# Selected text
--------

These models continuously improve through exposure to diverse environments, addressing a critical weakness of static fingerprinting databases that become outdated as new device models enter production.
Building Your First 30 Days: An IoT Visibility Implementation Plan
| Week | Focus | Actions |
|---|---|---|
| 1 | Instrument | Pick 1-2 highest-risk segments (production floor, clinical imaging, building automation). Deploy passive monitoring at the uplink. Configure flow telemetry export from core devices. |
| 2-3 | Discover | Let sensors collect traffic. Review inventory with OT, facilities, or clinical engineering teams. Flag unknowns for investigation. Validate what should be there versus what you're seeing. |
| 4 | Expand | Prioritize additional segments by risk. Correlate discovered devices with CMDB/HTM systems. Start remediation workflows for unknowns—either onboard properly or remove from network. |
Don't try to cover everything immediately. Start with your highest-risk segments and expand methodically. Every device you discover reduces your blind spots.
Fill the Gaps: Multi-Sensor Coverage
Passive discovery at choke points provides a foundation, but some devices stay invisible to single-sensor approaches.
Flow Telemetry (NetFlow/IPFIX)
Provides high-scale "who talks to whom" without full packet capture. Cisco describes IPFIX as enabling comprehensive traffic analysis with lower storage costs than pcap. Especially useful for:
- East-west visibility across routed domains
- Tracking cross-zone communications
- Long-term baselining at scale
Access-Layer Visibility: Traditional NAC vs. Modern Approaches
Understanding what's plugged into which port matters for both security and operations. You need to map device → MAC/IP → switchport → closet → building → zone. Essential for large campuses and distributed plants.
The traditional approach—NAC—creates significant challenges. Legacy solutions require extensive infrastructure: 802.1X supplicants on devices, RADIUS servers, certificate management, VLAN restructuring, and ongoing maintenance. One healthcare system estimated traditional NAC deployment would require 14 additional FTEs and 300 hours per site. Many IoT and OT devices can't participate in 802.1X authentication at all, forcing security teams to whitelist them—defeating the purpose.

--------

# Listed entries
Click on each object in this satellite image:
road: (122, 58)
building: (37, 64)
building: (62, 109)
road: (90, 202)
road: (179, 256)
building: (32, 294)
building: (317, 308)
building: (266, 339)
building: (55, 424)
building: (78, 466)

--------

# Required actions
1) Please rewrite the IoT visibility article starting at "Fill the Gaps: Multi-Sensor" and ending at "to single-sensor approaches.", with "choke points" replaced by "network bottlenecks".
2) Translate this sentence from the IoT visibility article into Spanish: "Every device you discover reduces your blind spots."
3) Carry on writing the IoT visibility article from its last sentence.

# Answers per task
1)
Fill the Gaps: Multi-Sensor Coverage
Passive discovery at network bottlenecks provides a foundation, but some devices stay invisible to single-sensor approaches.

2) Cada dispositivo que descubres reduce tus puntos ciegos.

3)
Modern microsegmentation platforms take a different approach. Instead of requiring complex NAC infrastructure, these platforms deploy lightweight virtual appliances that connect to existing network switches—Cisco Catalyst, Arista, Juniper, and others. The virtual appliance gathers identity metadata from traffic flows (MAC/IP mappings, DHCP snooping, ARP data, port information), then translates policies into enforcement mechanisms native to your switches.
This approach provides comprehensive visibility—device identifiers, switchport locations, communication patterns—without requiring endpoint agents, 802.1X infrastructure, or network redesigns. Organizations keep their existing switch infrastructure and deploy in hours per location, gaining full visibility across managed and unmanaged devices alike.
Configuration and Backup Parsing
Some of the best OT asset data lives in configuration artifacts—not network traffic:
- PLC/SCADA project files and backups
- BMS databases with controller lists
- Historian tags
- Switch/router configs and ARP/MAC tables
- Vendor management system exports
A device that rarely communicates won't appear in traffic analysis, but it will show up in engineering project files that define its configuration.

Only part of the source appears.